Shares of Nintendo drop as much as 8.8% as it reportedly delays its next Switch console

Investors must not be liking reports that the successor to Nintendo’s Switch is being delayed to early 2025, as shares of the Japanese game maker fell as much as 8.8% on Monday.

Though the company has not publicly commented on plans for a successor for its soon to be seven-year-old Switch, it has previously said before that it was working on new hardware and software, which is often taken as a reference to a “Switch 2”. Nintendo did not immediately respond to Fortune‘s request for comment on the reported delay of an updated version of its console.

Some of Nintendo’s partners were advised not to expect a new console until March 2025 at the earliest according to a Bloomberg report. Sales of Nintendo’s switch peaked in its fourth year on the market at 28.83 million units and it’s now projected to sell just slightly over half of that figure this year, with Nintendo forecasting sales of 15.5 million units of its Switch for its fiscal year ending March 2024.

Nintendo makes more money from software than hardware but Serkan Toto, a Tokyo-based analyst, said to Bloomberg that it’s unlikely Nintendo will release new entries of its biggest franchises like Legend of Zelda before the release of next-generation hardware.

Tough times in gaming

The drop in Nintendo’s shares is just the latest sign of a chill in the gaming sector for the past few months.

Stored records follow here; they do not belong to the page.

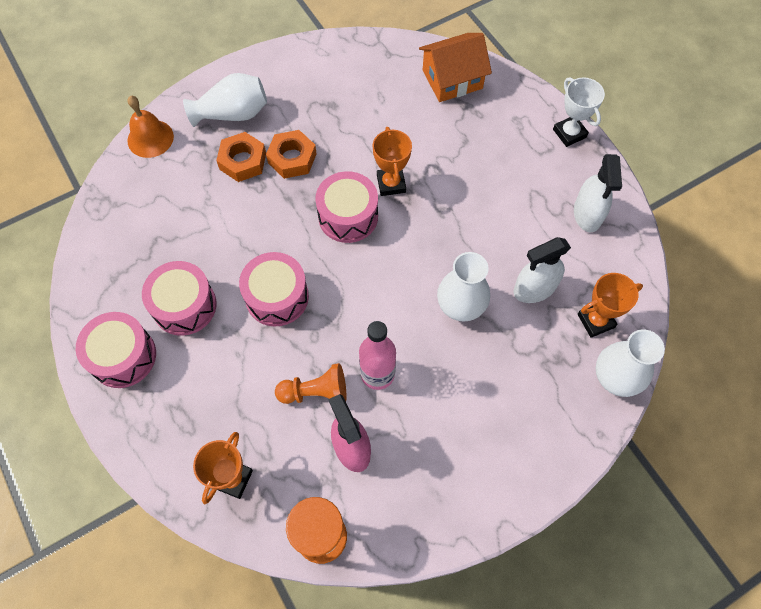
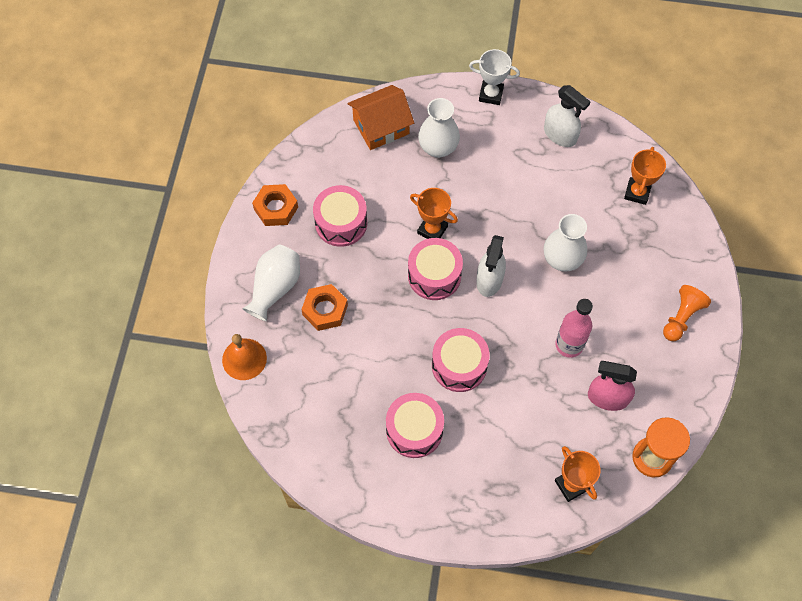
camera: 50 degrees left, 0 degrees up
(123, 356) = (421, 497): pink drum -> pink drum (341, 223)
(292, 158) = (353, 276): orange nut -> orange nut (276, 208)
(316, 392) = (551, 391): orange pawn -> orange pawn (681, 317)
(452, 79) = (381, 127): orange house -> orange house turned 45 degrees clockwise
(534, 289) = (586, 208): white spray bottle -> white spray bottle (489, 280)
(615, 378) = (682, 213): white vase -> white vase (438, 148)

Sony’s shares dropped as much as 8.4% on Wednesday after the company lowered its forecast of Playstation 5 sales. Sony now expects to sell 21 million units for the year, down from its previous estimate of 25 million. Sony’s fiscal year also ends in March. According to a Bloomberg report, Sony’s senior vice president Naomi Matsuoka also acknowledged that the PS5 will “enter the latter stage of its life cycle” and Sony will be emphasising profitability over unit sales, and therefore the pace of sales of PS5 units to start falling from the next fiscal year.

And beyond slower sales of video gaming consoles, there is a mass layoff that’s afflicting the industry. At least 6,000 people across the gaming sector have been laid off so far according to a tally compiled by

Acquisitions could one reason for some layoffs. Microsoft said in late January that it was cutting 1,900 employees in its gaming division just over three months after it completed its $69 billion purchase of the video game maker Activision Blizzard. But there is also a sense that the mass lay-offs are pandemic-related as studios, which increased their headcount during the pandemic, must now come to terms that consumers who are not subject to lockdowns anymore are choosing to spend their money elsewhere.

Data released by the Entertainment Software Association and Circana showed U.S. consumers spent $57.2 billion on video games last year, only 1% higher than 2022’s figure of $56.6 billion and lower than 2021’s $60.4 billion which was driven by the pandemic.